To be done => Identify each line in the records below that contains the string "opExtrude", and copy every such line. Case counts.
-- Begin --
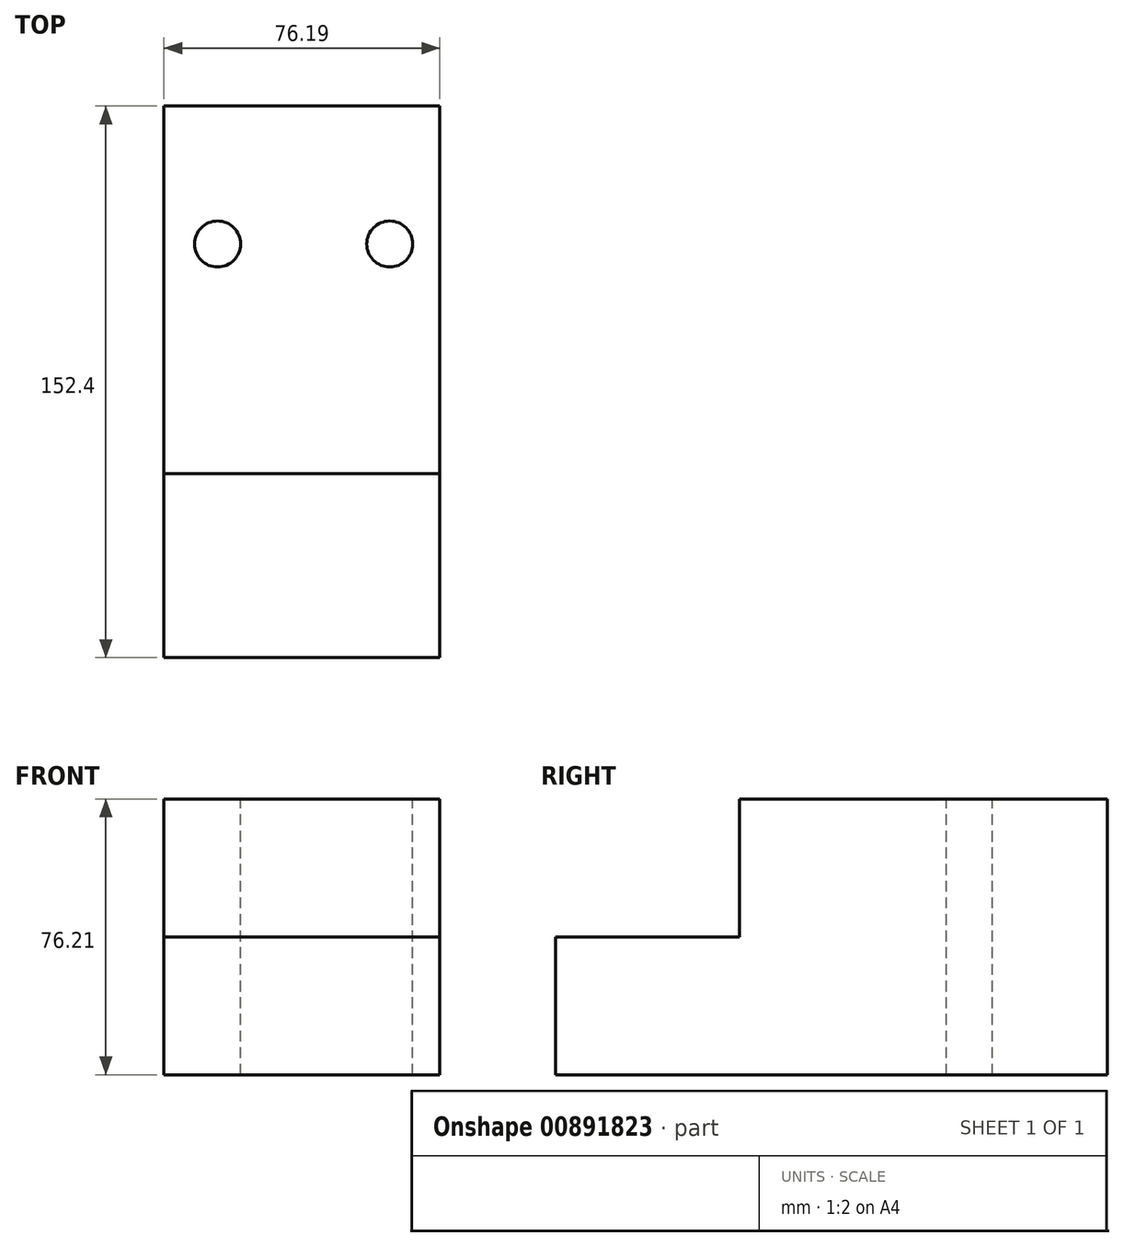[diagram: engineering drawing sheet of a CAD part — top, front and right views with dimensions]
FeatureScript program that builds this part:
annotation { "Feature Type Name" : "Feature", "Feature Type Description" : "" }
export const myFeature = defineFeature(function(context is Context, id is Id, definition is map)
    precondition{}
    {
        {
            var Q0;
            Q0=qCreatedBy(makeId("Front.planeOp"),FACE);
            var sketch = newSketch(context, id + "F0", { "sketchPlane" : qUnion([Q0])});
            skLineSegment(sketch, "E0", {"start": v(-45.25, 39.67) * mm, "end": v(30.94, 39.67) * mm});
            skLineSegment(sketch, "E1", {"start": v(30.94, 39.67) * mm, "end": v(30.94, -36.54) * mm});
            skLineSegment(sketch, "E2", {"start": v(-45.25, -36.54) * mm, "end": v(30.94, -36.54) * mm});
            skLineSegment(sketch, "E3", {"start": v(-45.25, -36.54) * mm, "end": v(-45.25, 39.67) * mm});
            skSolve(sketch);
        }
        {
            var Q0;
            Q0=qSketchRegion(id+"F0",true);
            extrude(context, id + "F1", {"entities" : qUnion([Q0]), "depth" : 152.4 * mm, "offsetDistance" : 25.4 * mm});
        }
        {
            var Q0;
            Q0=makeQuery(id+"F1.opExtrude","SWEPT_FACE",FACE,{"disambiguationData":[OSD([sQuery(id+"F0.wireOp",EDGE,"E1")])]});
            var sketch = newSketch(context, id + "F2", { "sketchPlane" : qUnion([Q0])});
            skLineSegment(sketch, "E4", {"start": v(-152.4, 39.67) * mm, "end": v(-152.4, 1.57) * mm});
            skLineSegment(sketch, "E5", {"start": v(-152.4, 1.57) * mm, "end": v(-101.59, 1.57) * mm});
            skLineSegment(sketch, "E6", {"start": v(-101.59, 1.57) * mm, "end": v(-101.59, 39.67) * mm});
            skLineSegment(sketch, "E7", {"start": v(-101.59, 39.67) * mm, "end": v(-152.4, 39.67) * mm});
            skSolve(sketch);
        }
        {
            var Q0;
            Q0=qSketchRegion(id+"F2",true);
            extrude(context, id + "F3", {"entities" : qUnion([Q0]), "operationType" : NewBodyOperationType.REMOVE, "oppositeDirection" : true, "depth" : 76.2 * mm, "offsetDistance" : 25.4 * mm});
        }
        {
            var Q0;
            Q0=makeQuery(id+"F1.opExtrude","SWEPT_FACE",FACE,{"disambiguationData":[OSD([sQuery(id+"F0.wireOp",EDGE,"E0")])]});
            var sketch = newSketch(context, id + "F4", { "sketchPlane" : qUnion([Q0])});
            skCircle(sketch, "E8", {"center": v(-30.43, -38.1) * mm, "radius": 6.35 * mm});
            skCircle(sketch, "E9", {"center": v(17.12, -38.1) * mm, "radius": 6.35 * mm});
            skSolve(sketch);
        }
        {
            var Q0;
            Q0=qSketchRegion(id+"F4",true);
            extrude(context, id + "F5", {"entities" : qUnion([Q0]), "operationType" : NewBodyOperationType.REMOVE, "oppositeDirection" : true, "depth" : 101.6 * mm, "offsetDistance" : 25.4 * mm});
        }
    });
-- End --
Full answer =>
            Q0=makeQuery(id+"F1.opExtrude","SWEPT_FACE",FACE,{"disambiguationData":[OSD([sQuery(id+"F0.wireOp",EDGE,"E1")])]});
            Q0=makeQuery(id+"F1.opExtrude","SWEPT_FACE",FACE,{"disambiguationData":[OSD([sQuery(id+"F0.wireOp",EDGE,"E0")])]});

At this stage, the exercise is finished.